Attorney With LA Firm Fined $102K—Plus 200 Pro Bono Hours
NOTE: The sanctions described here against Deborah Klar, Teri Pham and the law firm Liner Grode Stein Yankelevitz Sunshine Regenstreif & Taylor were vacated, in effect, in April 2010 by U.S. District Judge Philip M. Pro.
A federal magistrate judge in Nevada has not only fined an attorney formerly with a Los Angeles-based firm $102,205, but in a perhaps-unprecedented penalty is requiring her to perform 200 hours of pro bono work. The penalties are part of a group of sanctions against Liner Grode Stein Yankelevitz Sunshine Regenstreif & Taylor and one present and one past lawyer there, in what the court’s opinion describes as a trade secrets case “suffused with bad faith.”
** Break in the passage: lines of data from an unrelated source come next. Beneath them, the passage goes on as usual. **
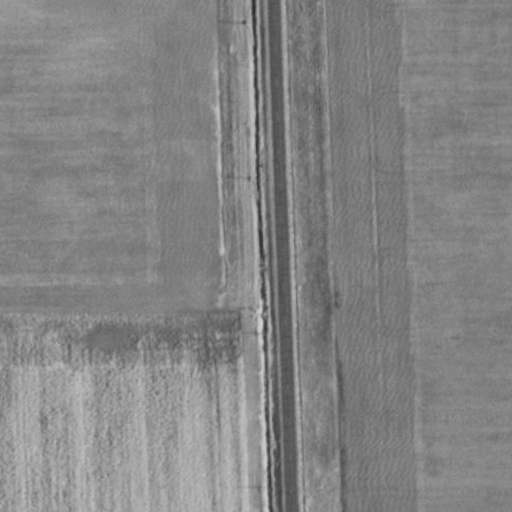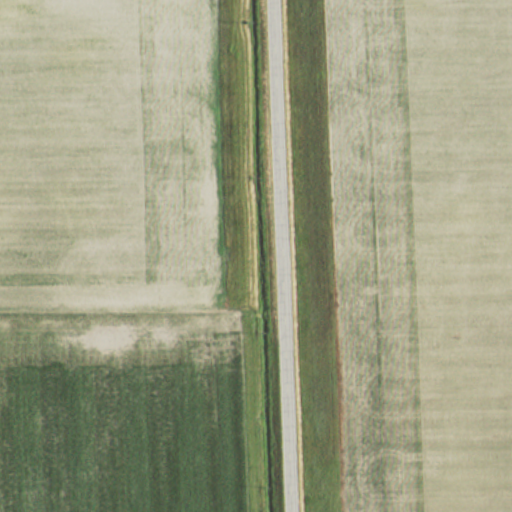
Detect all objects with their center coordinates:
crop: (423, 250)
road: (279, 256)
crop: (112, 259)
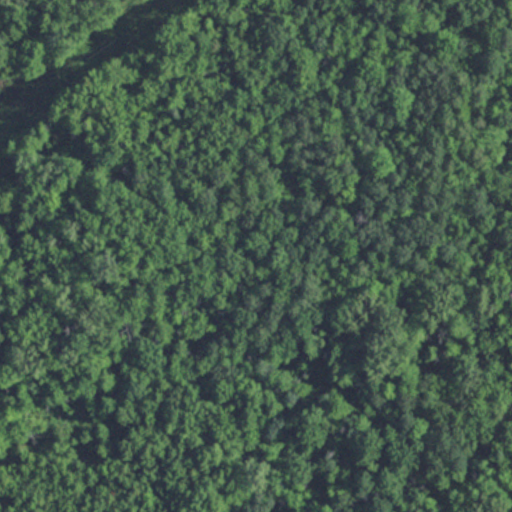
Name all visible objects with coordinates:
park: (255, 256)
Hit hardest was ex-Liner Grode lawyer Deborah Klar, who received both the six-figure fine and the heftiest pro bono penalty, reports the Recorder. Magistrate Judge Valerie Cooke of Nevada District Court also fined the firm and a lawyer who still works there, Teri Pham, $20,000 and $20,441, respectively, and Pham was ordered to perform 100 hours of pro bono work. (The client, an individual inventor and software developer in litigation with a former business partner, was sanctioned, too.)
The sanctions stem from what Cooke describes, in a 54-page ruling, as conduct by the firm and both attorneys that was “willfully reckless, intended to harass, done for an improper purpose, and was suffused with bad faith,” the legal publication recounts. Specifically, Cooke contends, the two lawyers, in an effort to make it impossible for the client’s former attorney to collect alleged unpaid legal fees, sought to remove the case from her court’s jurisdiction and make it too expensive for the former attorney to pursue them.
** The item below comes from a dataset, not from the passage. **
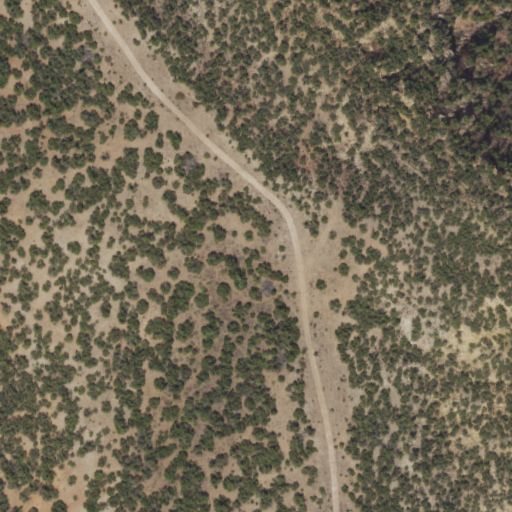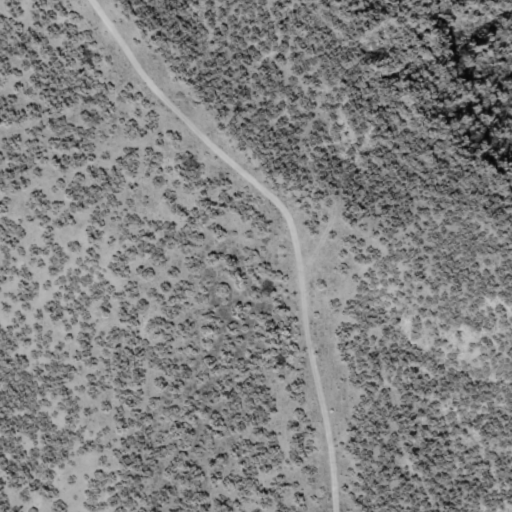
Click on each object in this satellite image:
road: (286, 224)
The order is stayed until Friday to give the parties a chance to contest it.
Stuart Liner, the law firm’s managing partner, is “extremely disappointed and surprised” by the judge’s decision and says Liner Grode will object.
Klar declined to comment when contacted by the Recorder, and Pham did not return a phone call Friday from the legal publication.
California attorney Jerome Fishkin, who specializes in legal ethics, says he has never before seen a judge use pro bono work as a sanction, the Recorder reports. Cooke’s opinion calls for the two sanctioned lawyers to present a pro bono plan before they begin work.